Distill welcome down to its purest form,
and it is nothing more or nothing less
than love.

Kitti Murray
March 1, 2024
Clarkston, Georgia

These are not naïve words. We’ve tested welcome here at Refuge. And we have learned that it is costly, difficult, and wildly rewarding.

When Refuge set out to create a workforce development program, workplaces, and community gathering places that offer agendaless welcome, we might have been naïve, but we soon learned a few things:

Welcome like this doesn’t mean creating an echo chamber where we all agree. We have hired people whose earlier lives were lived on either side of wars, after all. We don’t all believe, vote, or live the same. We attract passionate people who support us, but who don’t always agree with us.
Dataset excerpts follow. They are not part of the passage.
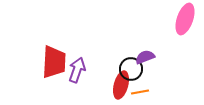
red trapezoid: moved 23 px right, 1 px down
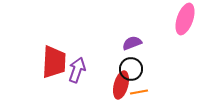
purple semicircle: moved 13 px left, 14 px up
orange line: moved 1 px left
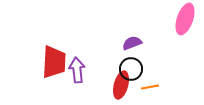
purple arrow: rotated 25 degrees counterclockwise
orange line: moved 11 px right, 5 px up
We have learned that to welcome is a reminder that it is a distilled form of love, to continually examine our offerings of it, to risk it, to make mistakes doing it, and to have the courage to listen to opinionated people who may or may not know how to welcome better than we do. Welcome is hard. But welcome is worth it.

We are hosting a Community Iftar dinner for our community on Friday, March 22. A few years ago, before our first Iftar, someone asked me if we planned our events based on the latest news trends. I can see how he thought that, and yet it doesn’t make sense. If we planned an event every time one political, religious, or national group committed unspeakable violence, our heads would spin. We plan many of our events in response to our neighbors’ requests. We plan them in order to ensure that the people in our communities who are the least welcomed get to experience it the most. That invariably means we will be considered side-takers from time to time. But taking sides is not our goal. Rather, our goal is to welcome everybody. To love. Those two words—love and welcome—are big enough for all the sides.

There is no side-taking that does not ultimately leave unwelcomed humans in its wake.

I need welcome. You need it. Our refugee and immigrant neighbors need it. We understand that singling out a group of people from one ethnicity or religion for one night to create a welcome space for them and for everyone else who wants to join in may offend some. But we are going to do it anyway.